Melania Trump przez cztery lata prowadziła medialne życie u boku męża Donalda Trumpa, prezydenta Stanów Zjednoczonych. Pojawiała się razem z nim na oficjalnych wydarzeniach, często wzbudzając podziw wymyślnymi kreacjami. Donald Trump startował w kolejnej turze o prezydenturę, lecz przegrał z Joe Bidenem. Niechętnie opuścił Biały Dom wraz z żoną, której chyba... ulżyło. Życie na świeczniku opinii publicznej całego kraju, a nawet świata, nie do końca jej odpowiadało. Małżonkowie przeprowadzili się do posiadłości na Florydzie, gdzie Melania w końcu ma czas dla syna Barrona. Okazuje się, że nie próżnowała także w związku z karierą zawodową.

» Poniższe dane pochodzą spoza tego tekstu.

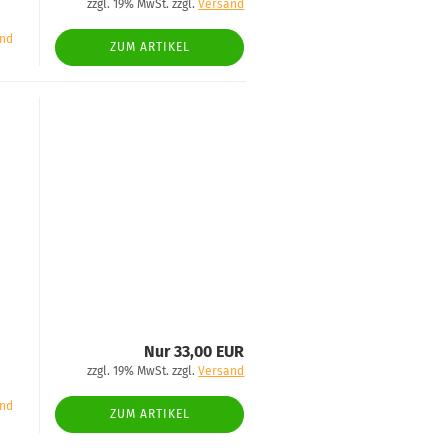
zzgl. 19% MwSt. zzgl.
Versand
and
ZUM ARTIKEL
Nur 33,00 EUR
zzgl. 19% MwSt. zzgl.
Versand
and
ZUM ARTIKEL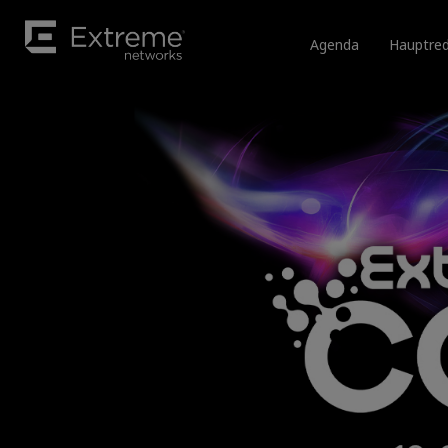
Agenda
Hauptred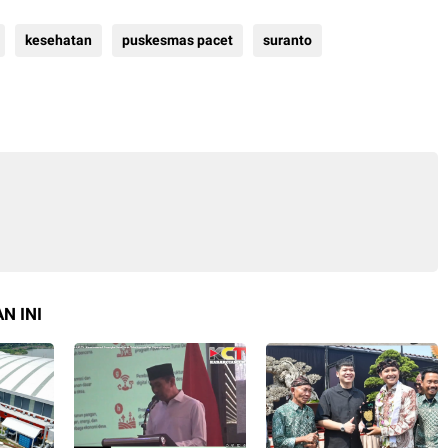
kesehatan
puskesmas pacet
suranto
N INI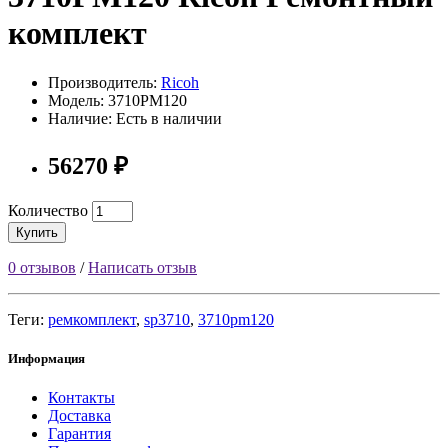
комплект
Производитель:
Ricoh
Модель: 3710PM120
Наличие: Есть в наличии
56270 ₽
Количество
Купить
0 отзывов
/
Написать отзыв
Теги:
ремкомплект
,
sp3710
,
3710pm120
Информация
Контакты
Доставка
Гарантия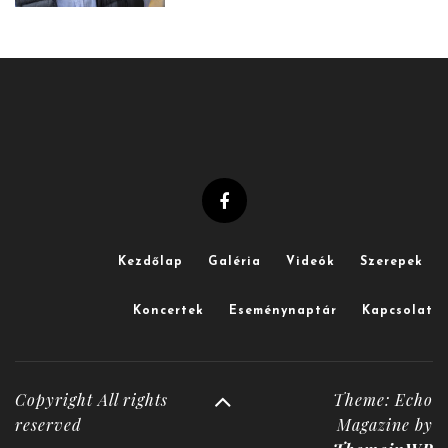
Kezdőlap
Galéria
Videók
Szerepek
Koncertek
Eseménynaptár
Kapcsolat
Copyright All rights
Theme: Echo
reserved
Magazine by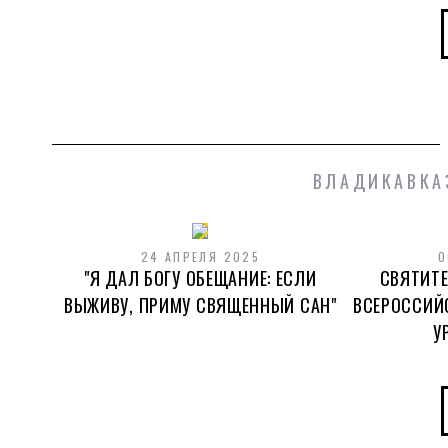
ВЛАДИКАВКА
24 АПРЕЛЯ 2025
0
"Я ДАЛ БОГУ ОБЕЩАНИЕ: ЕСЛИ
СВЯТИТЕ
ВЫЖИВУ, ПРИМУ СВЯЩЕННЫЙ САН"
ВСЕРОССИЙ
У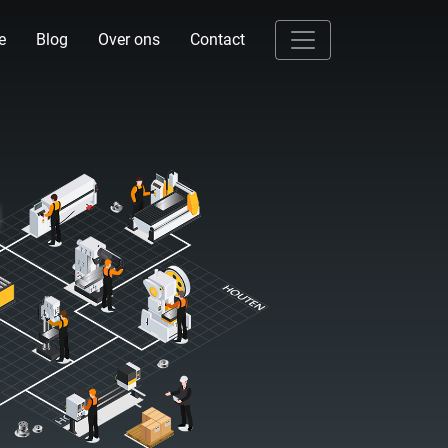
e
Blog
Over ons
Contact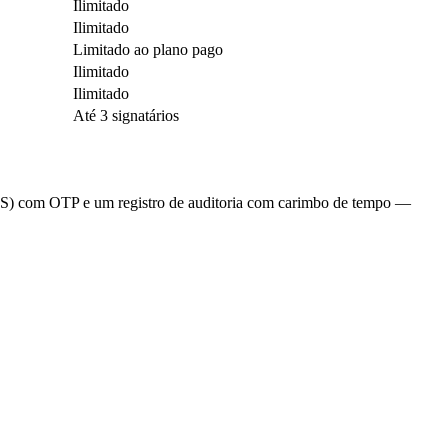
Ilimitado
Ilimitado
Limitado ao plano pago
Ilimitado
Ilimitado
Até 3 signatários
(AES) com OTP e um registro de auditoria com carimbo de tempo —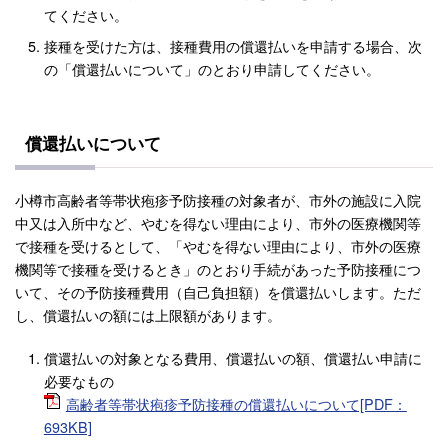
てください。
接種を受けた方は、接種費用の償還払いを申請する場合、次
の「償還払いについて」のとおり申請してください。
償還払いについて
小樽市高齢者等帯状疱疹予防接種の対象者が、市外の施設に入院
中又は入所中など、やむを得ない理由により、市外の医療機関等
で接種を受けるとして、「やむを得ない理由により、市外の医療
機関等で接種を受けるとき」のとおり手続があった予防接種につ
いて、その予防接種費用（自己負担額）を償還払いします。ただ
し、償還払いの額には上限額があります。
償還払いの対象となる費用、償還払いの額、償還払い申請に
必要なもの
高齢者等帯状疱疹予防接種の償還払いについて[PDF：
693KB]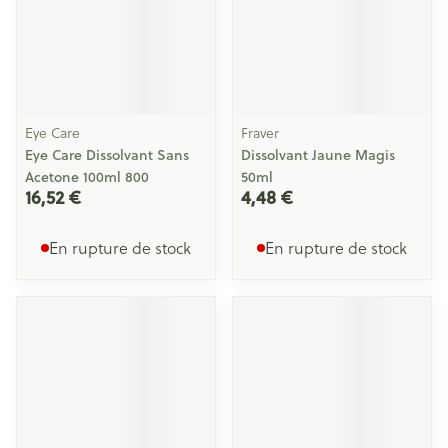
Eye Care
Fraver
Eye Care Dissolvant Sans
Dissolvant Jaune Magis
Acetone 100ml 800
50ml
16,52 €
4,48 €
En rupture de stock
En rupture de stock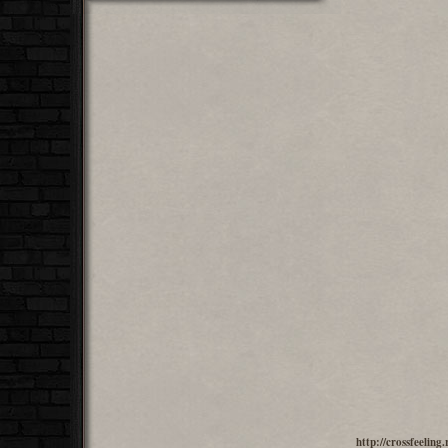
http://crossfeelin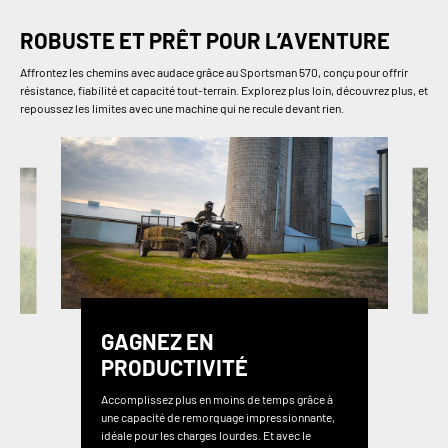
ROBUSTE ET PRÊT POUR L’AVENTURE
Affrontez les chemins avec audace grâce au Sportsman 570, conçu pour offrir
résistance, fiabilité et capacité tout-terrain. Explorez plus loin, découvrez plus, et
repoussez les limites avec une machine qui ne recule devant rien.
GAGNEZ EN
PRODUCTIVITÉ
Accomplissez plus en moins de temps grâce à
une capacité de remorquage impressionnante,
idéale pour les charges lourdes. Et avec le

Jak podaje CNN, który skontaktował się z przyjaciółmi byłej pierwszej damy, Melania przestała angażować się w jakąkolwiek działalność polityczną. Od teraz nie chce być znana jako żona byłego prezydenta Stanów Zjednoczonych, ale jako Melania Trump. Bycie pierwszą damą, było dla niej tylko jednym z etapów życia, który obecnie uważa za zamknięty.
Ponowne bycie pierwszą damą nie jest tym, czego chce Melania. Dla niej to był rozdział, który już zamknęła - powiedział jeden ze znajomych Melanii.
Po przeprowadzce na Florydę Melania Trump zniknęła z mediów społecznościowych, przestała pojawiać się na przyjęciach, wydarzeniach, zaniedbała także własną inicjatywę Be Best, która zajmowała się rozwiązywaniem problemów dzieci w USA. Przez cały czas nieobecności Melania skupiała się na własnym biznesie, w który bardzo mocno się zaangażowała. Żona Donalda Trumpa wkroczyła na prężnie rozwijający się rynek tokenów cyfrowych, tzw. NFT. Wystawiła na licytację cyfrowy portret wykonany akwarelami, przedstawiającym ją w kultowym białym kapeluszu, który zwycięzca aukcji również otrzymał. W pewnym momencie cena przekroczyła 270 tys. dolarów. Ogłosiła to w momencie deklaracji męża o ponowne ubieganie się o prezydenturę. Przypadek? Powracając do mediów społecznościowych, zaczęła prężnie promować nowy projekt.
Wygląda na to, że Melania Trump nie tęskni za polityką.